_Usando as informações_
1. Indique se cada afirmação a seguir está de acordo com o texto sobre Ismael Ivo, respondendo "sim" ou "não" e citando literalmente as palavras do texto que decidem a questão: (a) Ismael Ivo nasceu e cresceu em Vila Ema, na zona Leste de São Paulo; (b) Takao Kusuno obrigou Ismael a dançar butô; (c) Alvin Ailey descobriu Ismael durante uma apresentação em Recife.
2. Dê continuidade ao texto sobre Ismael Ivo a partir do ponto em que ele termina.

Mais um artista se rende à Covid. Ismael Ivo (1955-2021) era um gigante na arte da dança e seu talento foi reconhecido internacionalmente. Atuou mais de três décadas na Europa, onde consolidou seu prestígio como bailarino, coreógrafo e diretor de diversas companhias de dança, entre as quais o Teatro Nacional Alemão de Weimar. Foi também diretor da seção de dança da Bienal de Veneza, onde criou o prêmio Leão de Ouro para este segmento.
Apesar desta carreira brilhante, sua origem era humilde. Nasceu e cresceu em Vila Ema, na zona Leste de São Paulo. Sua mãe, empregada doméstica, foi a grande incentivadora de Ismael para as artes. Conseguiu bolsas de estudo em escolas de dança e atuou como dançarino solo. Quando conheceu Takao Kusuno, coreógrafo japonês que atuou no Brasil entre 1980 e 2001, teve o que Ismael chamava de “batismo artístico”. Takao introduziu não só a dança butô no Brasil, como também o conceito de teatro-dança, duas vertentes que Ismael Ivo abraçou durante toda a sua carreira. Ismael dançou a peça “As Galinhas”, dirigido por Takao Kusuno e Felícia Ogawa. Era um espetáculo de teatro-dança onde as galinhas sentiam inveja de outros pássaros, que voavam. “Era uma metáfora sobre os homens reprimidos, que também não podiam voar, trancados em seus galinheiros”, explicava Ismael.
Aconteceu um fato interessante nos ensaios de “As Galinhas”. Takao Kusuno não gostava do cabelo back power de Ismael. Um dia, ele sugeriu raspar a cabeça inteira. “Não foi um pedido mas uma preocupação estética, eu percebi. Raspei o cabelo sem pensar duas vezes. Foi como um ritual de passagem. Foi um batismo que me fez descobrir um outro corpo, um outro movimento”, nos contou Ismael. Depois daquele momento, e para sempre, Ismael sempre raspou a sua cabeça e virou a sua imagem oficial.
Takao Kusuno introduziu conceitos de butô, mas nunca obrigou Ismael a dançar Butô. Takao induziu Ismael a entender o próprio corpo como identidade. “A dança fluiu de dentro, desde então”, comentava, reforçando que Takao Kusuno foi seu mentor artístico.
Em 1983, Ismael teve a oportunidade de ser descoberto pelo coreógrafo americano Alvin Ailey durante uma apresentação em Salvador, na Bahia. Alvin o convidou para dançar em Nova York. Foi a grande oportunidade para Ismael, o seu primeiro grande voo. Em Nova York, Ismael trabalhou como coreógrafo e dançarino e sua performance saiu até no The New York Times.

_Dados do exercício_

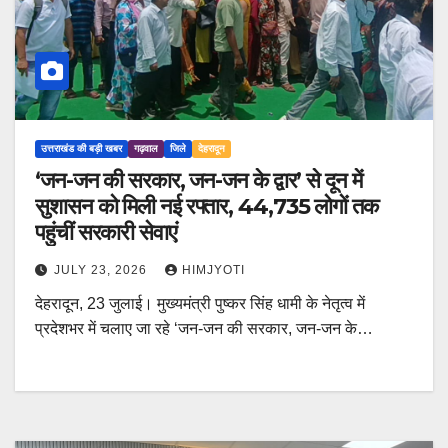
उत्तराखंड की बड़ी खबर
गढ़वाल
जिले
देहरादून
‘जन-जन की सरकार, जन-जन के द्वार’ से दून में
सुशासन को मिली नई रफ्तार, 44,735 लोगों तक
पहुंचीं सरकारी सेवाएं
JULY 23, 2026
HIMJYOTI
देहरादून, 23 जुलाई। मुख्यमंत्री पुष्कर सिंह धामी के नेतृत्व में
प्रदेशभर में चलाए जा रहे ‘जन-जन की सरकार, जन-जन के…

_Respostas às tarefas_
1.
(a) Sim: "Nasceu e cresceu em Vila Ema, na zona Leste de São Paulo."
(b) Não: "nunca obrigou Ismael a dançar Butô"
(c) Não: "durante uma apresentação em Salvador, na Bahia"

2.
Mas a consagração definitiva de Ismael estava por vir. Após Nova York, Ivo mudou-se para Viena. Lá foi um dos fundadores, em 1984, do ImpulsTanz, um dos maiores e mais importantes festivais de dança da Europa. Entre 1999 e 2004, Ivo trabalhou com a famosa bailarina e coreógrafa brasileira Marcia Haydée. Também fez colaborações com Marina Abramovic e Heiner Müller, sempre se posicionando na vanguarda dos movimentos artísticos.
Foi na Alemanha que Ismael teve seu ápice como diretor da companhia de dança no Teatro Nacional Alemão de Weimar, trabalho que desenvolveu entre 1996 e 2005, tendo sido o primeiro bailarino negro e o primeiro estrangeiro a ocupar este cargo. Outro ponto alto no seu currículo foi a direção do departamento de dança da Bienal de Veneza, que exerceu entre 2005 e 2012. Foi iniciativa dele a instituição dos prêmios Leões de Ouro na categoria dança.
Já de volta ao Brasil, o dançarino dirigiu o Balé da Cidade de São Paulo, tendo sido, aqui também, o primeiro negro a ocupar o cargo. Em 2010, ele foi condecorado com a Ordem do Mérito Cultural no Brasil, uma comenda instituída pelo Governo Federal, e que foi criada pelo ex-presidente Fernando Henrique Cardoso.
.Assista aqui o programa Arte 1, que dedicou um especial a Ismael Ivo.
E aqui, uma colaboração com o pianista Fábio Caramuru, para o CD EcoMúsica, onde ele dança os movimentos de uma hárpia, tema da música composta por Caramuru neste clipe.
O nosso último encontro foi no Instituto Tomie Ohtake, em dezembro de 2019. Ele dirigiu a performance Jardim Oriental dos Primeiros Desejos, com direção musical de Rodolfo Stroeter, e participação da artista Catarina Gushiken, com sua pintura corporal.